** Aim **
Please rewrite each listing below with "bounding box" replaced by "enclosing box" and nothing else changed. Leave the pictures out of your answer.
* START *
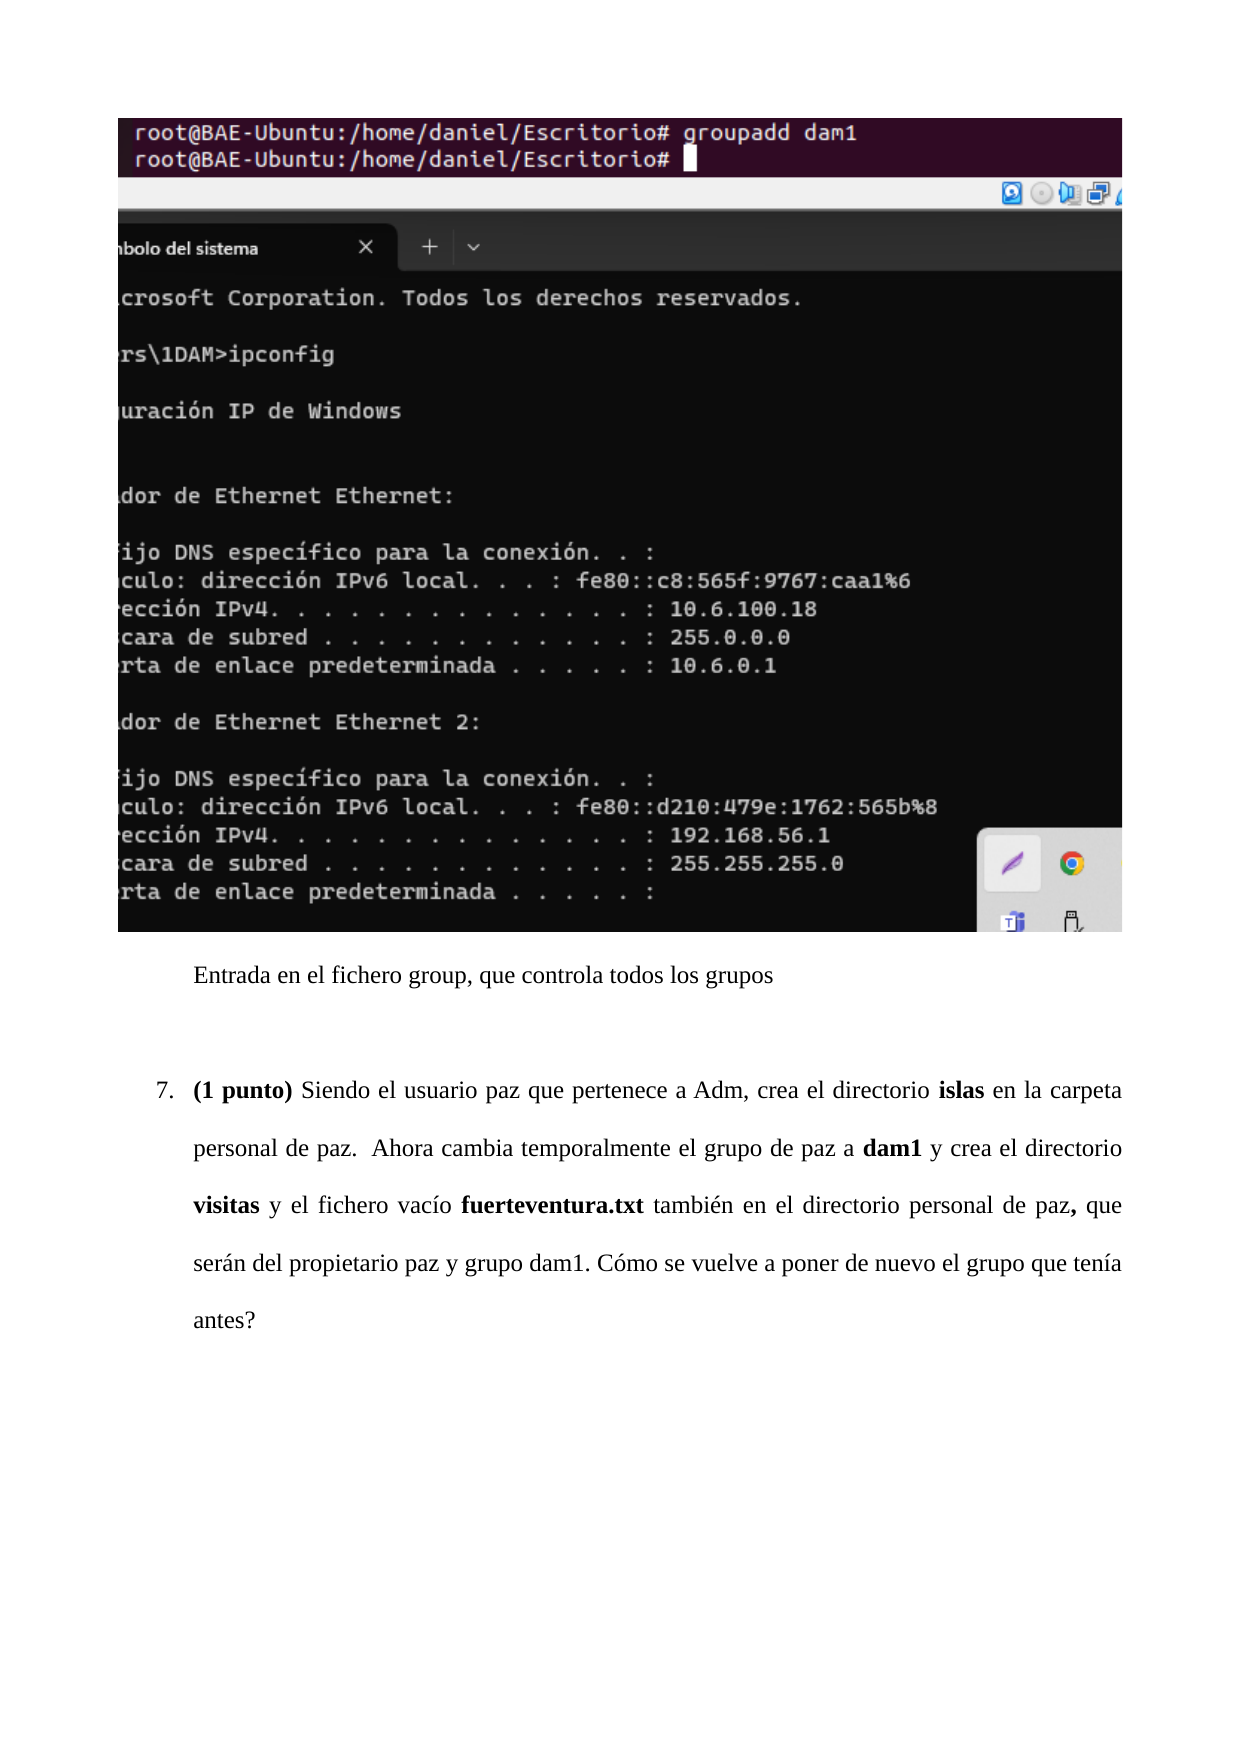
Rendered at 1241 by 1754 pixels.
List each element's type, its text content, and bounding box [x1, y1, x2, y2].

list (1 punto) Siendo el usuario paz que pertenece a Adm, crea el directorio islas en la carpeta personal de paz. Ahora cambia temporalmente el grupo de paz a dam1 y crea el directorio visitas y el fichero vacío fuerteventura.txt también en el directorio personal de paz, que serán del propietario paz y grupo dam1. Cómo se vuelve a poner de nuevo el grupo que tenía antes? [156, 1075, 1122, 1334]
picture [118, 118, 1123, 932]
list Entrada en el fichero group, que controla todos los grupos [156, 932, 1122, 989]
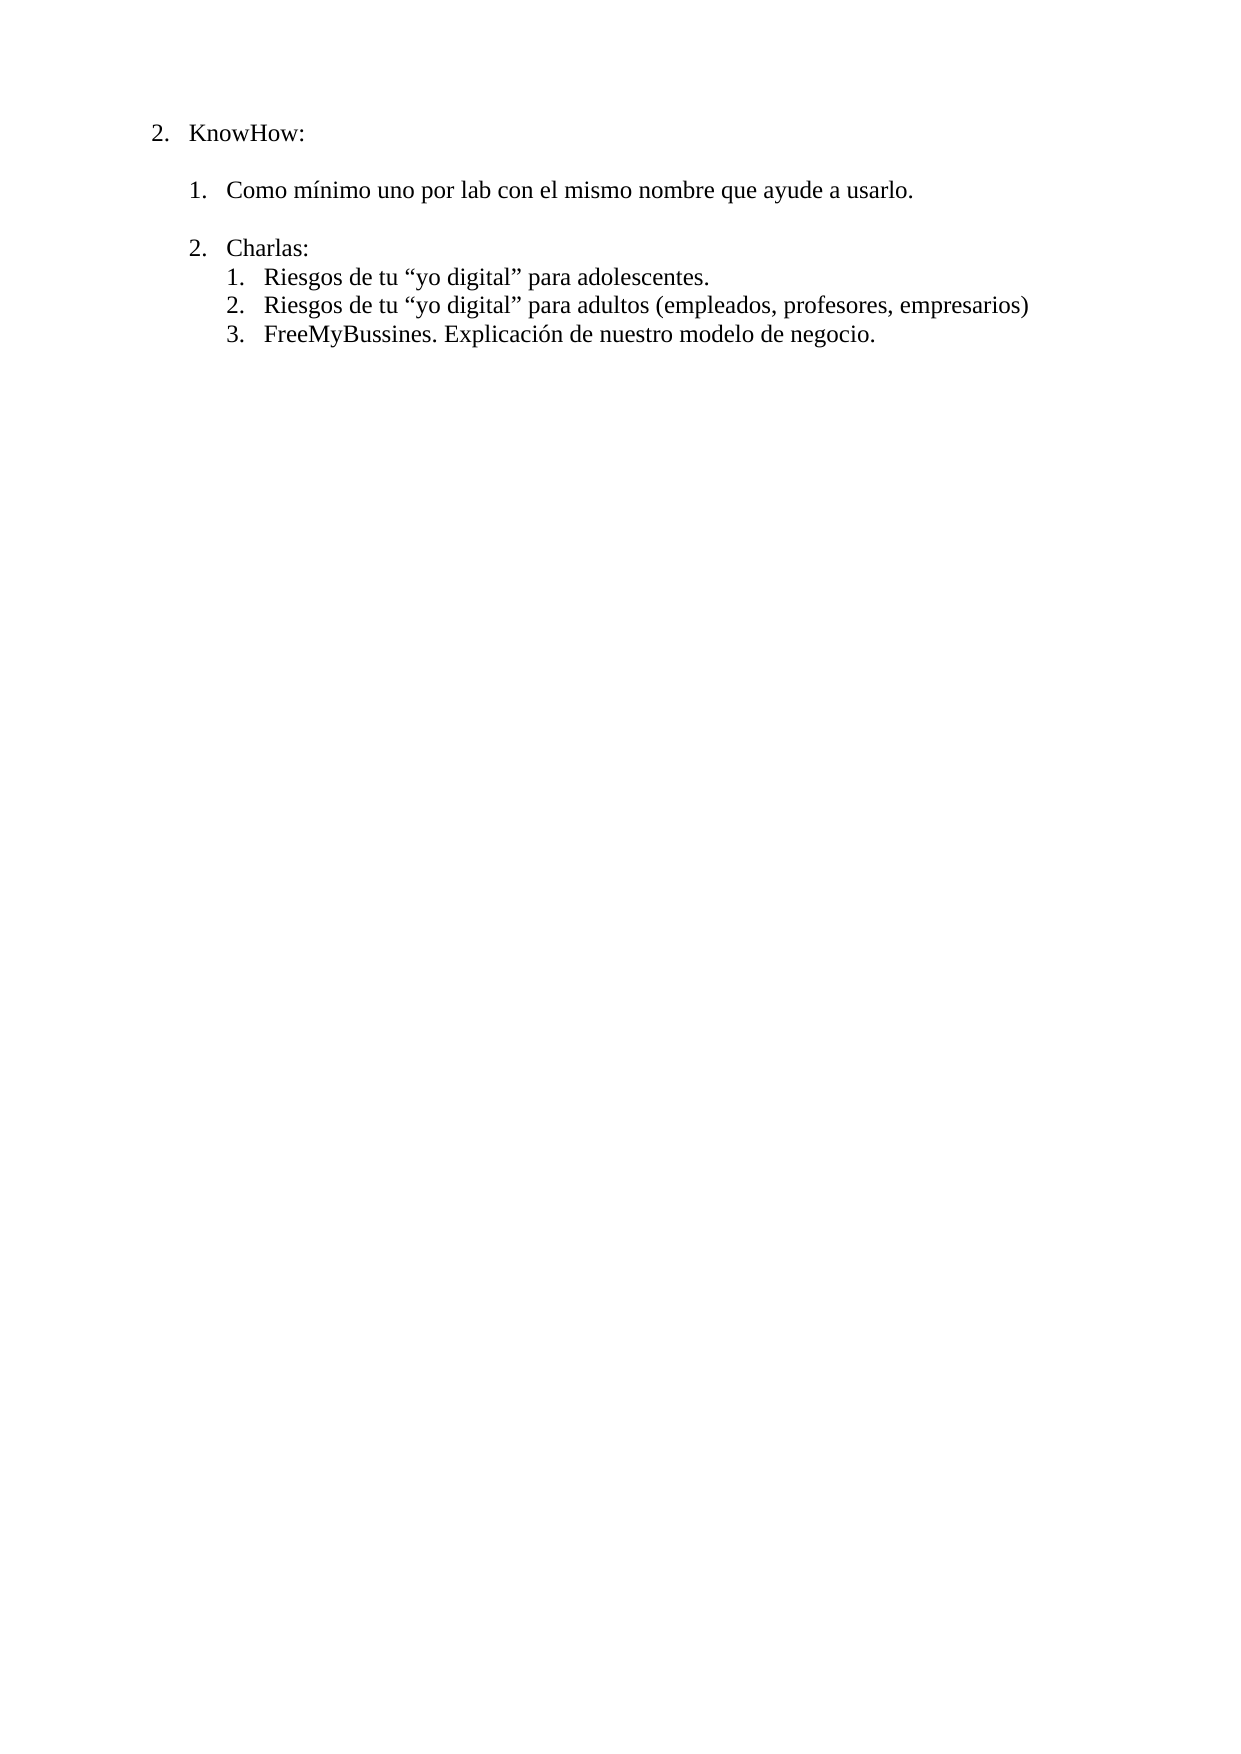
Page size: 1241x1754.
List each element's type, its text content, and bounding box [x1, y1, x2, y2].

list KnowHow: [151, 118, 1145, 147]
list Riesgos de tu “yo digital” para adolescentes. [226, 262, 1145, 291]
list Como mínimo uno por lab con el mismo nombre que ayude a usarlo. [188, 176, 1145, 204]
list Riesgos de tu “yo digital” para adultos (empleados, profesores, empresarios) [226, 291, 1145, 319]
list Charlas: [188, 233, 1145, 262]
list FreeMyBussines. Explicación de nuestro modelo de negocio. [226, 319, 1145, 348]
* END *
** Answer for the task **
Rendered at 1241 by 1754 pixels.
List each element's type, its text content, and enclosing box [x1, y1, x2, y2].

list (1 punto) Siendo el usuario paz que pertenece a Adm, crea el directorio islas en la carpeta personal de paz. Ahora cambia temporalmente el grupo de paz a dam1 y crea el directorio visitas y el fichero vacío fuerteventura.txt también en el directorio personal de paz, que serán del propietario paz y grupo dam1. Cómo se vuelve a poner de nuevo el grupo que tenía antes? [156, 1075, 1122, 1334]
picture [118, 118, 1123, 932]
list Entrada en el fichero group, que controla todos los grupos [156, 932, 1122, 989]
Page size: 1241x1754.
List each element's type, its text content, and enclosing box [x1, y1, x2, y2].

list KnowHow: [151, 118, 1145, 147]
list Riesgos de tu “yo digital” para adolescentes. [226, 262, 1145, 291]
list Como mínimo uno por lab con el mismo nombre que ayude a usarlo. [188, 176, 1145, 204]
list Riesgos de tu “yo digital” para adultos (empleados, profesores, empresarios) [226, 291, 1145, 319]
list Charlas: [188, 233, 1145, 262]
list FreeMyBussines. Explicación de nuestro modelo de negocio. [226, 319, 1145, 348]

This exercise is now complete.